Dinkytown business owners call for more area surveillance

Businesses are wanting security cameras installed in the area.

Pedestrians walk through Dinkytown Friday evening. Business owners in the neighborhood are pushing for more security cameras in an effort to stem crime in the area. 

Courtney Deutz

Pedestrians walk through Dinkytown Friday evening. Business owners in the neighborhood are pushing for more security cameras in an effort to stem crime in the area. 

Dinkytown business owners and managers are voicing concern over a lack of surveillance in the neighborhood.

Many owners say area nightlife can be unsafe for employees and customers due to inadequate security monitoring. Business owners are calling for the installation of more security cameras in response to the concerns.

Left Click Lounge owner Ryan Christianson said safety is “one of the biggest issues in Dinkytown.” 

Christianson said business owners should invest in cameras outside of their properties, adding it would likely help cut area crime. 

“People who want to do bad things don’t do bad things as frequently by cameras,” he said. “Obviously people don’t want to get caught.”

Dinkytown Business Alliance President Randy Gast said a lack of surveillance has impacted his business directly. 

“In all the years that I have watched people rob us and [with no] security cameras, I’ve never been able to capture people because of it,” Gast said, who also owns Qdoba Mexican Eats. 

But Ward 3 City Council Member Jacob Frey said the city can only provide portable cameras for businesses. 

If owners want stationary cameras, Frey said they would have to pay for them.

“If they want a … permanently-mounted [camera], they would have to be on their private property, so it would need to be theirs,” he said. “They can contact my office and I’d be happy to advocate for portable cameras.” 

But many business owners argue Minneapolis should pay for the surveillance.  

Pagoda owner Justin Lin feels Minneapolis should provide security cameras to prioritize public safety.

Lin said a man recently stole his maneki-neko — a Japanese figurine meant to bring luck to the owner — from his restaurant.
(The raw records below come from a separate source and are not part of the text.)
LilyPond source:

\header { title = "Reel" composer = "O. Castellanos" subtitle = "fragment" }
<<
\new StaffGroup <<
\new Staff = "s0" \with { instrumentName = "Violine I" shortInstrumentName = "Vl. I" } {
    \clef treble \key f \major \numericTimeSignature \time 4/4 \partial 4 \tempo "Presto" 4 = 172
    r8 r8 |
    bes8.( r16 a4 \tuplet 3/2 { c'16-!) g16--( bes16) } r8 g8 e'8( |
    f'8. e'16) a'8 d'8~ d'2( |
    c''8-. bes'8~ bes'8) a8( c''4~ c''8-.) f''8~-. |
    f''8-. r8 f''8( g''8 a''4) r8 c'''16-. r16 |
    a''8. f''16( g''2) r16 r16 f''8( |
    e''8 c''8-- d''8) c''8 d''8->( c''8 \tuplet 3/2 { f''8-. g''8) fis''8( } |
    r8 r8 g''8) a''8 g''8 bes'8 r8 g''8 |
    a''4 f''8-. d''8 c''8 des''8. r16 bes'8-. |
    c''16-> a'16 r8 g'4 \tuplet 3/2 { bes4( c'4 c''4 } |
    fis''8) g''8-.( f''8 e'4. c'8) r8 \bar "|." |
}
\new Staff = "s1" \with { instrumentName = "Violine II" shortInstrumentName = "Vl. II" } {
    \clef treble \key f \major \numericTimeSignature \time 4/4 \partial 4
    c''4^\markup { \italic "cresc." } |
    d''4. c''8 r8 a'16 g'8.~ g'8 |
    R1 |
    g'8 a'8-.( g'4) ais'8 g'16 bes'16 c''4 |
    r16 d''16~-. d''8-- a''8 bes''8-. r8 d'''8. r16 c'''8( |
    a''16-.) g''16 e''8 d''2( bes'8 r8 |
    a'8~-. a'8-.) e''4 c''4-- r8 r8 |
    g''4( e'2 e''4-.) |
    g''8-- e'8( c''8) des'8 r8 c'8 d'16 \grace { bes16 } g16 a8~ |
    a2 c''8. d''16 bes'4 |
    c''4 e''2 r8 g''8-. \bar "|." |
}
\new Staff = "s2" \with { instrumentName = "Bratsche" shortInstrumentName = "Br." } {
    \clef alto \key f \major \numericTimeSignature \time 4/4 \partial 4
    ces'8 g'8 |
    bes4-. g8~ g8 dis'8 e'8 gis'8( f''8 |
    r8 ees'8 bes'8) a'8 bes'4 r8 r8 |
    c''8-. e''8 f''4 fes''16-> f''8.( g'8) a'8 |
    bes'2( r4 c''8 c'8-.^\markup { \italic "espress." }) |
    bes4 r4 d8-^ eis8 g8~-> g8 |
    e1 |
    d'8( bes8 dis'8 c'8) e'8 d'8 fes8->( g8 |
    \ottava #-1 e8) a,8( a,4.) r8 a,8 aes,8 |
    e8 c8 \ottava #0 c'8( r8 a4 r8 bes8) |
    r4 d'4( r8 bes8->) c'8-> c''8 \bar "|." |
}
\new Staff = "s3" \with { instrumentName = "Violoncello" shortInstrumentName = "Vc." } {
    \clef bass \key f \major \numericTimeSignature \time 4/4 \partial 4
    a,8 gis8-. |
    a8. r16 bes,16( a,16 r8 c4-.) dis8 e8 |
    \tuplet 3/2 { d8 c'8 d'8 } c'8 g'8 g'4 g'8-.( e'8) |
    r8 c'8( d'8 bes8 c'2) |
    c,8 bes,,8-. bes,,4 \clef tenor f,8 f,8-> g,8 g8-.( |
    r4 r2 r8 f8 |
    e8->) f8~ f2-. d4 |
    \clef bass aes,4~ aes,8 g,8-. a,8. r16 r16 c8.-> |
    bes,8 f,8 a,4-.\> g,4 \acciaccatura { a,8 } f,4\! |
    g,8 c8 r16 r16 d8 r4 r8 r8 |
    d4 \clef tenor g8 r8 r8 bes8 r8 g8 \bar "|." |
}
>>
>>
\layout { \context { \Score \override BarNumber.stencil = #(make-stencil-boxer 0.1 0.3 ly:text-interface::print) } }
On a separate occasion, he said someone also stole money from the business. The suspect has not been captured due to lack of evidence.

“[We’ve] had people … [throw] things at our windows and … [spray] graffiti on our walls,” Lin said. 

Brandon Lerold, manager of the Hideaway smoke shop in Dinkytown, reiterated the need for Minneapolis to install surveillance.  

Lerold said he was assaulted two months ago in “broad daylight,” yet no local businesses captured the incident. 

“Luckily we caught just a little … bit of glimpse of it but if other people had cameras, we would have had [enough evidence] to show the police what had happened,” he said. 

Blarney Pub & Grill General Manager Chris Love said Dinkytown has been in need of more safety precautions for years.

“I think that it’s pretty sad that we have campus alert systems because people get mugged and sexually assaulted in the streets,” he said.

Corey Schmidt, public information officer for the Minneapolis Police Department, said police rely heavily on cameras when investigating incidents.

“Expanding the current placement of cameras to other areas of the city would be useful, and something that can be looked at moving forward,” Schmidt said.